Nous devrions plutôt nous concentrer sur l’amélioration durable des perspectives de croissance à moyen terme grâce à une allocation plus efficace des ressources au sein des pays et entre eux, à de meilleures possibilités d’éducation et à l’égalité des chances, à une innovation plus rapide et plus verte et à des cadres politiques plus solides.
Les forces macroéconomiques – l’épargne nationale souhaitée et l’investissement intérieur ainsi que les taux mondiaux de rendement du capital – sont les principaux déterminants des soldes extérieurs. Si ces déséquilibres étaient excessifs, les restrictions commerciales seraient à la fois coûteuses et inefficaces pour s’attaquer aux causes macroéconomiques sous-jacentes.
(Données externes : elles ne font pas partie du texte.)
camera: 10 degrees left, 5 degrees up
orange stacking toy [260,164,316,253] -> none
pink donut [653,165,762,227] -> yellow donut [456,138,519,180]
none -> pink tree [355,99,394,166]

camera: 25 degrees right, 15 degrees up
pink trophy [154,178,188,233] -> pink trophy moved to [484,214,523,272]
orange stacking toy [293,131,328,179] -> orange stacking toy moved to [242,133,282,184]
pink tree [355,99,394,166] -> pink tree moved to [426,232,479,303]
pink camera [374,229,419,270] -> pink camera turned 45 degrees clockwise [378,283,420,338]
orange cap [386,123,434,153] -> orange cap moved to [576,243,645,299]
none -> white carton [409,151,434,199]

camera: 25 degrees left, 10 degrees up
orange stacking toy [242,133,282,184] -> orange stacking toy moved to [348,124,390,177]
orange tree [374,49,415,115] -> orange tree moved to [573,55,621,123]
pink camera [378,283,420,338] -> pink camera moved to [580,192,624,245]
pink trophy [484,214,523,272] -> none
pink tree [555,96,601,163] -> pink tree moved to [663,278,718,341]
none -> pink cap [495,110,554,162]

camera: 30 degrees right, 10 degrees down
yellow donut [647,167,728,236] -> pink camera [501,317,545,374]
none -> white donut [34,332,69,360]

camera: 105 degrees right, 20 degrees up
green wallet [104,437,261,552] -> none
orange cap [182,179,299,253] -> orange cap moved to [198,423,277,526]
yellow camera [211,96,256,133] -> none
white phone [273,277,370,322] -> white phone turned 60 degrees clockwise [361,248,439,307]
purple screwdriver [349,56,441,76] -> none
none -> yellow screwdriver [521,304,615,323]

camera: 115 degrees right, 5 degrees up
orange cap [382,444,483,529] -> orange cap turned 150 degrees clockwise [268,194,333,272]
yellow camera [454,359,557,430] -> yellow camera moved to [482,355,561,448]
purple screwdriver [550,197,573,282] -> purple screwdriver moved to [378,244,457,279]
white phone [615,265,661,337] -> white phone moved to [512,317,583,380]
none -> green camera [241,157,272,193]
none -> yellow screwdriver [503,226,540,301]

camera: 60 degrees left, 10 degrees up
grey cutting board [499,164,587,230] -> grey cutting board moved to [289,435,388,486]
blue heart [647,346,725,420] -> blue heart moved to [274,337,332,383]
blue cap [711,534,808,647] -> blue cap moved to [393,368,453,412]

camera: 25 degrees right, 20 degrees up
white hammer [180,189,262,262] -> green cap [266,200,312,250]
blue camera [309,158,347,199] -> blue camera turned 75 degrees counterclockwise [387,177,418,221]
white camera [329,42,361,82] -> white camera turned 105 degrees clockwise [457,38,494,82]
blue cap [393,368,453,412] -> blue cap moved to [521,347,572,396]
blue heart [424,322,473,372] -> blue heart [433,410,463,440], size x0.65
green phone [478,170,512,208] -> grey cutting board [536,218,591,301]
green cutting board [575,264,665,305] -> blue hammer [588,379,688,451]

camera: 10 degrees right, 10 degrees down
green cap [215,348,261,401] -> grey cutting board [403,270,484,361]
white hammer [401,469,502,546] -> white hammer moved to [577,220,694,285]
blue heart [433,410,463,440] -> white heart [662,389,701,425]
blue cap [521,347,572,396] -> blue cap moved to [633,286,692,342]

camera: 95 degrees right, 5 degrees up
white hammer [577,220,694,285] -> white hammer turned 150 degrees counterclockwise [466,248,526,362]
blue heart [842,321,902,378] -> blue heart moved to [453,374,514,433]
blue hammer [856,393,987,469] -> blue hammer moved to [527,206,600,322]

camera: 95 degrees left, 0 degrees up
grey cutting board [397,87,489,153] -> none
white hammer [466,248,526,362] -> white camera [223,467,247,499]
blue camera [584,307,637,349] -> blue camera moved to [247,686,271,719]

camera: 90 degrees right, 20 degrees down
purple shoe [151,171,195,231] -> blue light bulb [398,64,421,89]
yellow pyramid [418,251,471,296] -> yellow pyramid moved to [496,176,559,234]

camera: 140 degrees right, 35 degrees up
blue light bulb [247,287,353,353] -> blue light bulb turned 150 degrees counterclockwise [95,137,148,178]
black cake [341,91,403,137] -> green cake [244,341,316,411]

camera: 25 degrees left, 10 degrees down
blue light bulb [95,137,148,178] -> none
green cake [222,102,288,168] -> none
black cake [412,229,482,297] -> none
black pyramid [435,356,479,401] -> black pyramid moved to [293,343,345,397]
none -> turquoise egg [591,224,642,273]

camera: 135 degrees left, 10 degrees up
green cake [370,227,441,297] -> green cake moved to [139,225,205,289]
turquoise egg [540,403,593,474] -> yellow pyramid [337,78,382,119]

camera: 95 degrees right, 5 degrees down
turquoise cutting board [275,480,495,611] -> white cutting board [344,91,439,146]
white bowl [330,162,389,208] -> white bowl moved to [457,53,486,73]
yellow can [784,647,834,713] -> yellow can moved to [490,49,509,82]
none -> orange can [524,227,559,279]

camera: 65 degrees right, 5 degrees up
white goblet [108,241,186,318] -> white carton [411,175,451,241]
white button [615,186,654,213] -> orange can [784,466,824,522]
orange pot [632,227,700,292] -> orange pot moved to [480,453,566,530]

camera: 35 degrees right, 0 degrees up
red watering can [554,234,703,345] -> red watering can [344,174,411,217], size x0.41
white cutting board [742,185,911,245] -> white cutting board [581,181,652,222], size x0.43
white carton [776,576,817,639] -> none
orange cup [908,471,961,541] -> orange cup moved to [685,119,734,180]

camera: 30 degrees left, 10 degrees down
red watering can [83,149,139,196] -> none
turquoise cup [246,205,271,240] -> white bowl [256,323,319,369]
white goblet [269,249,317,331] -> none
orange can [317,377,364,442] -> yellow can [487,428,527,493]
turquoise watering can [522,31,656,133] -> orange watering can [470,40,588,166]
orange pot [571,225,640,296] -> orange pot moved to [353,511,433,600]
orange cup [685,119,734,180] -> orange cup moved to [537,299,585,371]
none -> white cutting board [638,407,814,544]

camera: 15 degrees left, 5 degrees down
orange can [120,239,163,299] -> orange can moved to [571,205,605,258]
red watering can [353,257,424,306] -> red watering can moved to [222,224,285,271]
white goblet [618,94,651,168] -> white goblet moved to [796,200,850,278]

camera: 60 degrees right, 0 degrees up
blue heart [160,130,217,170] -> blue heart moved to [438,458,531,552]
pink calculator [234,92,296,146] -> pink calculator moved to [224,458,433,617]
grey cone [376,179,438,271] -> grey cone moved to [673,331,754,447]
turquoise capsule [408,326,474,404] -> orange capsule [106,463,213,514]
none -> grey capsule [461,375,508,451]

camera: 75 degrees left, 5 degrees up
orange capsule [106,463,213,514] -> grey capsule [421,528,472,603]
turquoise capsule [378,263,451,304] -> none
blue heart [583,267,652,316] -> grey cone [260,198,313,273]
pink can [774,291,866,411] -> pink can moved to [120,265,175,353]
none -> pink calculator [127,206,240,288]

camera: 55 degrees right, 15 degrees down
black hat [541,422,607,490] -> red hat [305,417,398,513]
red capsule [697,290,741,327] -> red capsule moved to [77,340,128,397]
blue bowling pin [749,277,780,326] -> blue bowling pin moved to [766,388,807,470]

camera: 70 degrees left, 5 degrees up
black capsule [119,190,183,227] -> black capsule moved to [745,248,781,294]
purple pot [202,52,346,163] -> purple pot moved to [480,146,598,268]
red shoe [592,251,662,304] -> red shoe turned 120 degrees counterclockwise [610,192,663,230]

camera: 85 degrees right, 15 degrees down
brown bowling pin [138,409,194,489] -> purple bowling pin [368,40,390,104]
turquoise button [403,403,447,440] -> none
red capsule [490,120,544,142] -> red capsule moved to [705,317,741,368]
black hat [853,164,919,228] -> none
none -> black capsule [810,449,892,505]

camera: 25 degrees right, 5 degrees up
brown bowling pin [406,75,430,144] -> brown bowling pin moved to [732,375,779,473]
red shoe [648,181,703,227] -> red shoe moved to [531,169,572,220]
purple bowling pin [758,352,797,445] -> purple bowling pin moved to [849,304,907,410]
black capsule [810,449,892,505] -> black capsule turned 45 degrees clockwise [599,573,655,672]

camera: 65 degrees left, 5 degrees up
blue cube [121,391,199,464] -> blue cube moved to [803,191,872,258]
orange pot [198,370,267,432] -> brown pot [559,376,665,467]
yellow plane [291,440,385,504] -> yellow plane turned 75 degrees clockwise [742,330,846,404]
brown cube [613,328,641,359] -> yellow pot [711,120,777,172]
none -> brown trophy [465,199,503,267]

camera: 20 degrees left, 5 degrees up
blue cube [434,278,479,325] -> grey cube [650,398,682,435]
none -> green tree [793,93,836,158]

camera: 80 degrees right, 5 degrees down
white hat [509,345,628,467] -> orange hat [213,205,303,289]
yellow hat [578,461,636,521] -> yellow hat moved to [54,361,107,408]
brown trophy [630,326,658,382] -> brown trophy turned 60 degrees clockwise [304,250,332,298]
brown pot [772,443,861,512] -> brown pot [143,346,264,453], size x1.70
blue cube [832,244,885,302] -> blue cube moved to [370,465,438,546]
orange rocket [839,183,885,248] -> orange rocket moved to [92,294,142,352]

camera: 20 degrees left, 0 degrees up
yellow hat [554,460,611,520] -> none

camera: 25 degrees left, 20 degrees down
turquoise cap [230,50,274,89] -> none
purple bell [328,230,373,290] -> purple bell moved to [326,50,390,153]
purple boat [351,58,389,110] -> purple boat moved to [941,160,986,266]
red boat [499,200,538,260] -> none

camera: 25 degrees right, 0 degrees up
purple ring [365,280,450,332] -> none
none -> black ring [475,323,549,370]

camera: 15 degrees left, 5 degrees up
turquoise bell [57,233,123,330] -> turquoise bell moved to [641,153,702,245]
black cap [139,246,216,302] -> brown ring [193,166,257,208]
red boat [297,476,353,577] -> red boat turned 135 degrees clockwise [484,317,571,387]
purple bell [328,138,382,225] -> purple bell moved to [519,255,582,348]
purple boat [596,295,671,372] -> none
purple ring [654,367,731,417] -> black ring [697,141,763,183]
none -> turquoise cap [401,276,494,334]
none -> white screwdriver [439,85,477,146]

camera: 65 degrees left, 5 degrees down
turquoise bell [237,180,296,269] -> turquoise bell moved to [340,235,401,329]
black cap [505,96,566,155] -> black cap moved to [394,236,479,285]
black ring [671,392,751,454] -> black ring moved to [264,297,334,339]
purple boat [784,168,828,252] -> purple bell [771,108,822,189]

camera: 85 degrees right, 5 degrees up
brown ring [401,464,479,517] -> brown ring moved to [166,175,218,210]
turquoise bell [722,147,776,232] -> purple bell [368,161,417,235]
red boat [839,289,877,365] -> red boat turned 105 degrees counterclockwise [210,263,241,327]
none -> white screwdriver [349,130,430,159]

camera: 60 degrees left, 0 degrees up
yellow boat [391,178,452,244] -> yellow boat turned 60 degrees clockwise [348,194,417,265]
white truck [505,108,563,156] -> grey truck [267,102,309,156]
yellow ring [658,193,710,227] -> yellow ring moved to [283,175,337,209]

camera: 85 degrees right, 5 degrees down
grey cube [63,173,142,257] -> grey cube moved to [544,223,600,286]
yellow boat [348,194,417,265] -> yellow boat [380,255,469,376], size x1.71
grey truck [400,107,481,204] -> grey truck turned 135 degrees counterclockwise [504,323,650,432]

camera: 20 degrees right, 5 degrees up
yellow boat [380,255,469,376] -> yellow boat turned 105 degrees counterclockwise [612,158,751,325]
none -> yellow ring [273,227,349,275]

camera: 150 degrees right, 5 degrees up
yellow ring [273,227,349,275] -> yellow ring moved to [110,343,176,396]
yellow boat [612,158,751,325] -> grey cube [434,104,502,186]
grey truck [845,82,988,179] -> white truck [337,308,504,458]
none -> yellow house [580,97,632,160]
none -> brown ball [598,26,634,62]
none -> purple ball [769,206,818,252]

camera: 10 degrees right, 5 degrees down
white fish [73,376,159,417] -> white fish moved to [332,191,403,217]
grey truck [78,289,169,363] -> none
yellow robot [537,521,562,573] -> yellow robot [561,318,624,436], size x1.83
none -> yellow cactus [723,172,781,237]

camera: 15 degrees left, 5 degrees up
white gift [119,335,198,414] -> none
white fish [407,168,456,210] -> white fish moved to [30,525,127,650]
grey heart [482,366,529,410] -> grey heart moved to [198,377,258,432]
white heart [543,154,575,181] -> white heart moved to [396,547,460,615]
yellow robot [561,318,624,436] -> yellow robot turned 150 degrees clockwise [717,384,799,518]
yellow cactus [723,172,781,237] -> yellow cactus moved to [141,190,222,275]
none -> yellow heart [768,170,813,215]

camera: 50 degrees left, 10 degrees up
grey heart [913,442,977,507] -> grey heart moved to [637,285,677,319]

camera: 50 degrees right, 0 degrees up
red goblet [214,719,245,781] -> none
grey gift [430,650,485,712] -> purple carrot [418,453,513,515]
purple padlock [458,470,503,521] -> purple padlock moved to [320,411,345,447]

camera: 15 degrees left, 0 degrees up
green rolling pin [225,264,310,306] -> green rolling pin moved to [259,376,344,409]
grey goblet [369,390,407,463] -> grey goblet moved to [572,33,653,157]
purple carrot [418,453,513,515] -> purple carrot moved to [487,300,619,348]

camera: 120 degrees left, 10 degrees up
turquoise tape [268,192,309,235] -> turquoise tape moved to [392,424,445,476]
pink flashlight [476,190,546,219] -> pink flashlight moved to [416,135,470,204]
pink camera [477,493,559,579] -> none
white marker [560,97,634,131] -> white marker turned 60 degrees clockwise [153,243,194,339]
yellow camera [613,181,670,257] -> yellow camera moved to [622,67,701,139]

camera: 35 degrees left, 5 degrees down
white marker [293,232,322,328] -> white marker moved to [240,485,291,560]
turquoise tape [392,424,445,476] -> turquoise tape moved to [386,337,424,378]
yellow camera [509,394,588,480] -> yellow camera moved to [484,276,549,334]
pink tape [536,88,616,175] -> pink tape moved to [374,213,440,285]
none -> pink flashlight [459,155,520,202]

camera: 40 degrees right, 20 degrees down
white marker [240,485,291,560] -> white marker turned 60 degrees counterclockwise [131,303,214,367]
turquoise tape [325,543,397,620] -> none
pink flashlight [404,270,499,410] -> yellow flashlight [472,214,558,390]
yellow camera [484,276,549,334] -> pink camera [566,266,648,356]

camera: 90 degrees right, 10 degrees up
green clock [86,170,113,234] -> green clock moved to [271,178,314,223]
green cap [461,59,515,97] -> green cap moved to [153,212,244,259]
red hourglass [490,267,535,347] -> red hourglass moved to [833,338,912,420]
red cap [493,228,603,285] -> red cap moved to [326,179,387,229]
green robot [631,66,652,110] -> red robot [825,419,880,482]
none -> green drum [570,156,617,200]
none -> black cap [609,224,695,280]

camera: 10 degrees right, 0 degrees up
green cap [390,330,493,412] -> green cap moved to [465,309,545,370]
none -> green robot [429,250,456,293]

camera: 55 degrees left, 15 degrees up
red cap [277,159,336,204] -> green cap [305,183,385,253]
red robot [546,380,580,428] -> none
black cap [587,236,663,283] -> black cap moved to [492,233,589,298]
Les instruments commerciaux ont leur place dans l’arsenal politique, mais comme le commerce international n’est pas un jeu à somme nulle, ils doivent toujours être utilisés avec parcimonie, dans un cadre multilatéral, et pour corriger les distorsions bien identifiées. Malheureusement, nous nous trouvons de plus en plus éloignés de ces principes de base.
Comme l’ont montré les huit décennies qui se sont écoulées depuis Bretton Woods, une coopération multilatérale constructive reste le seul moyen d’assurer une économie sûre et prospère pour tous.